*What is being asked*
Would you repeat the entries below exactly and omit the pictures?

= = = =

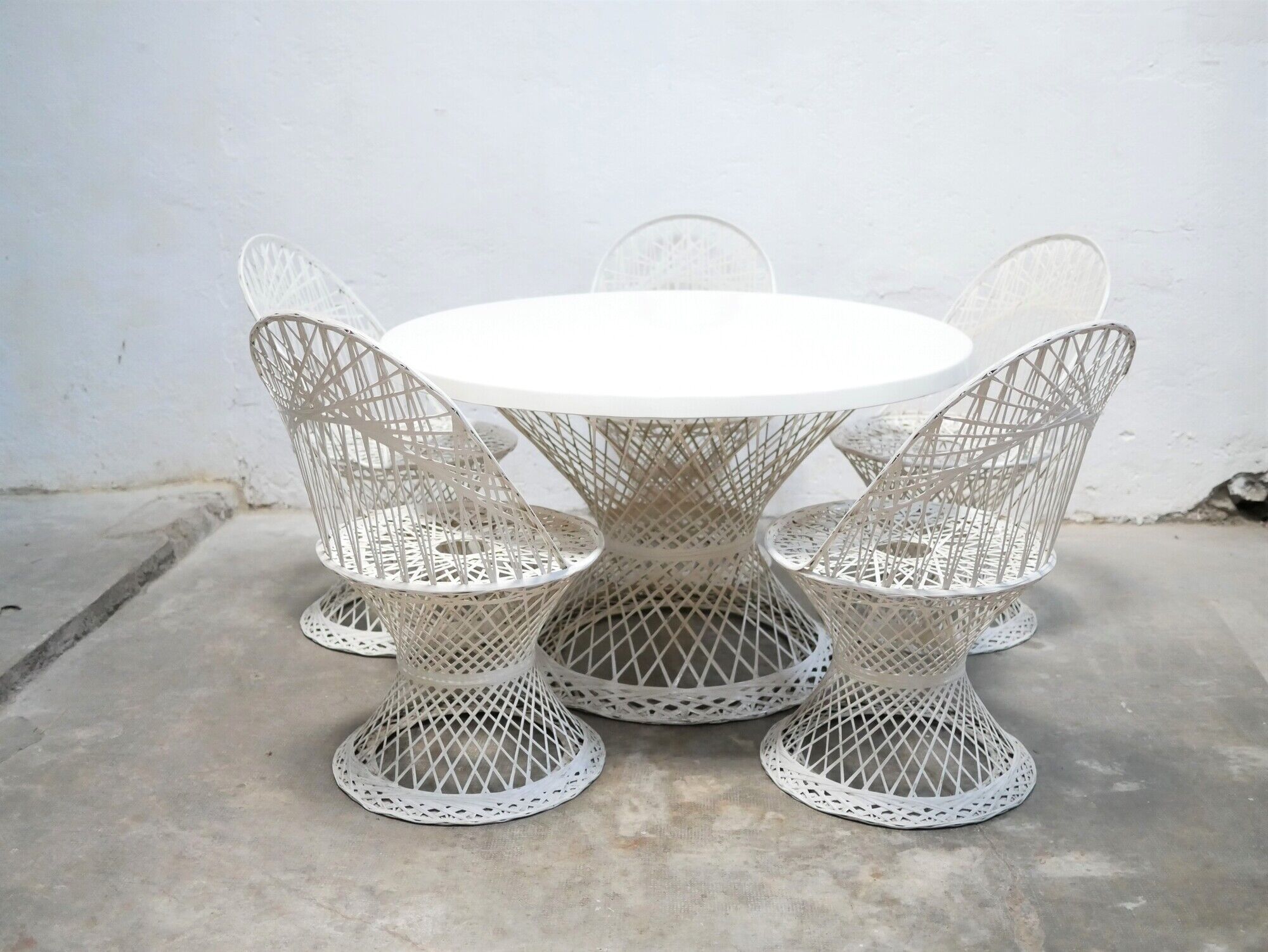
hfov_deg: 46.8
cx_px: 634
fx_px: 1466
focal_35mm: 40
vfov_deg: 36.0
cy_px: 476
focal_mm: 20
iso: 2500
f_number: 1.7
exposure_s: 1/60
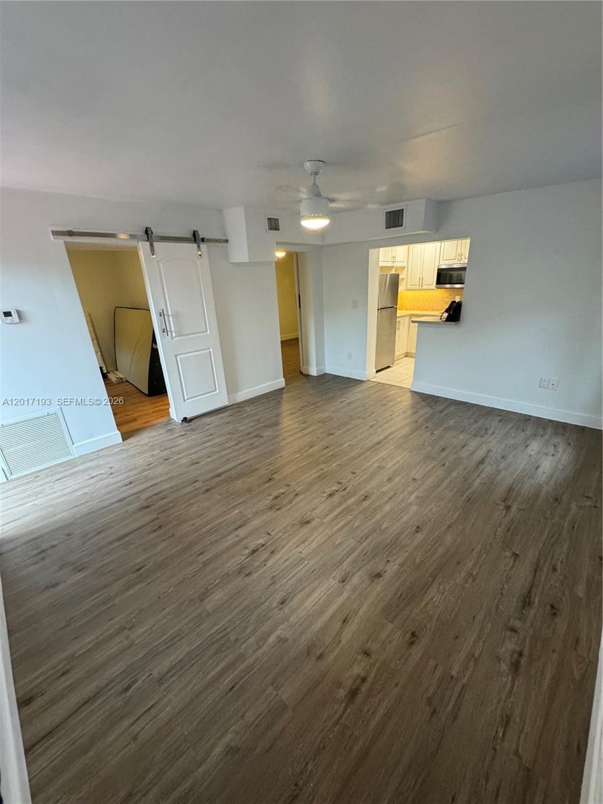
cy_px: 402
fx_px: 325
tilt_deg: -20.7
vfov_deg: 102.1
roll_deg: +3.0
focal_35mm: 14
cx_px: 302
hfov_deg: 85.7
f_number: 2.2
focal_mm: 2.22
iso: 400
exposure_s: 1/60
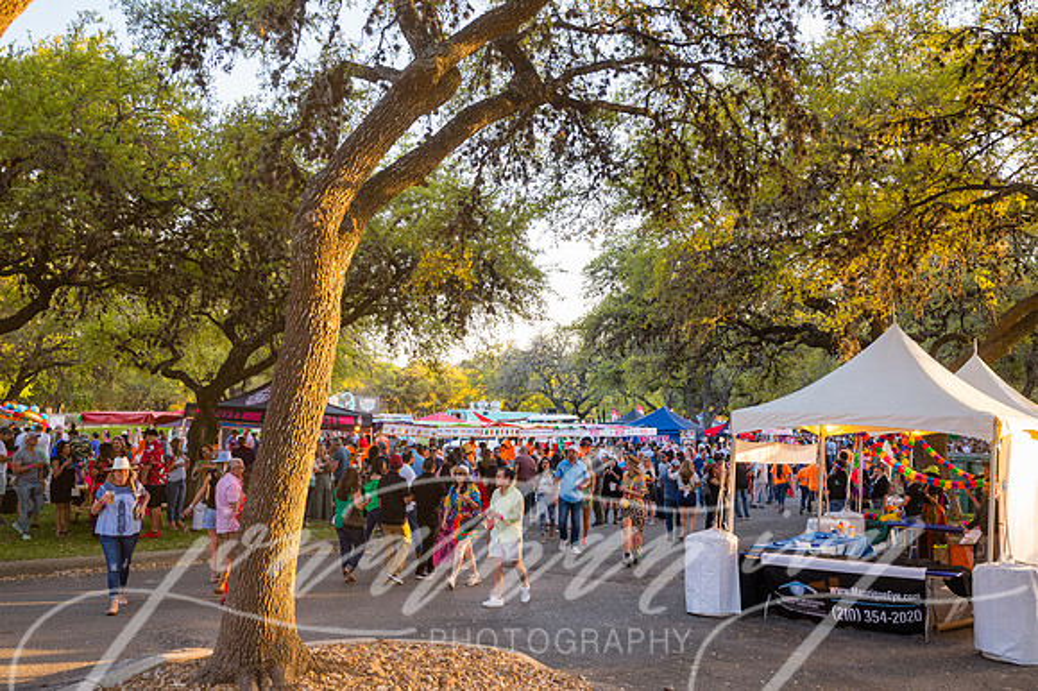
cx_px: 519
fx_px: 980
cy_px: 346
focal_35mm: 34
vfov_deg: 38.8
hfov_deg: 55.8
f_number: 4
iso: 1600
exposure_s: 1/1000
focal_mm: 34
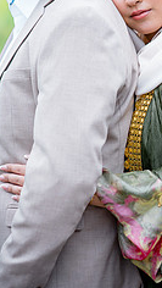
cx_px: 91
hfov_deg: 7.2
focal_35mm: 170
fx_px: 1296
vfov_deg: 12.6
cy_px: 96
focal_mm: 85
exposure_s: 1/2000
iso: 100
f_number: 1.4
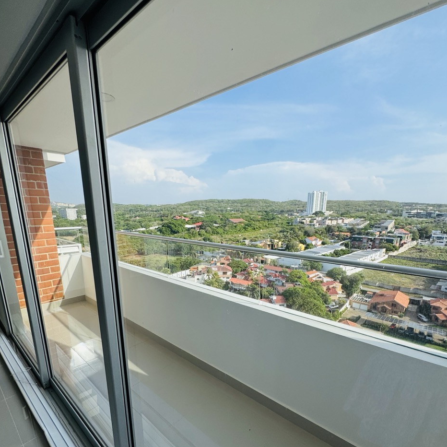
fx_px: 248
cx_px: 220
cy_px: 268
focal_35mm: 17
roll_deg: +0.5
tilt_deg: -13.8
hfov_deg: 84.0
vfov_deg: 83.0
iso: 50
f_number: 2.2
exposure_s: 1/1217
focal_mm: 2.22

= = = =

*Response to the exercise*
hfov_deg: 46.8
cx_px: 634
fx_px: 1466
focal_35mm: 40
vfov_deg: 36.0
cy_px: 476
focal_mm: 20
iso: 2500
f_number: 1.7
exposure_s: 1/60
cy_px: 402
fx_px: 325
tilt_deg: -20.7
vfov_deg: 102.1
roll_deg: +3.0
focal_35mm: 14
cx_px: 302
hfov_deg: 85.7
f_number: 2.2
focal_mm: 2.22
iso: 400
exposure_s: 1/60
cx_px: 519
fx_px: 980
cy_px: 346
focal_35mm: 34
vfov_deg: 38.8
hfov_deg: 55.8
f_number: 4
iso: 1600
exposure_s: 1/1000
focal_mm: 34
cx_px: 91
hfov_deg: 7.2
focal_35mm: 170
fx_px: 1296
vfov_deg: 12.6
cy_px: 96
focal_mm: 85
exposure_s: 1/2000
iso: 100
f_number: 1.4
fx_px: 248
cx_px: 220
cy_px: 268
focal_35mm: 17
roll_deg: +0.5
tilt_deg: -13.8
hfov_deg: 84.0
vfov_deg: 83.0
iso: 50
f_number: 2.2
exposure_s: 1/1217
focal_mm: 2.22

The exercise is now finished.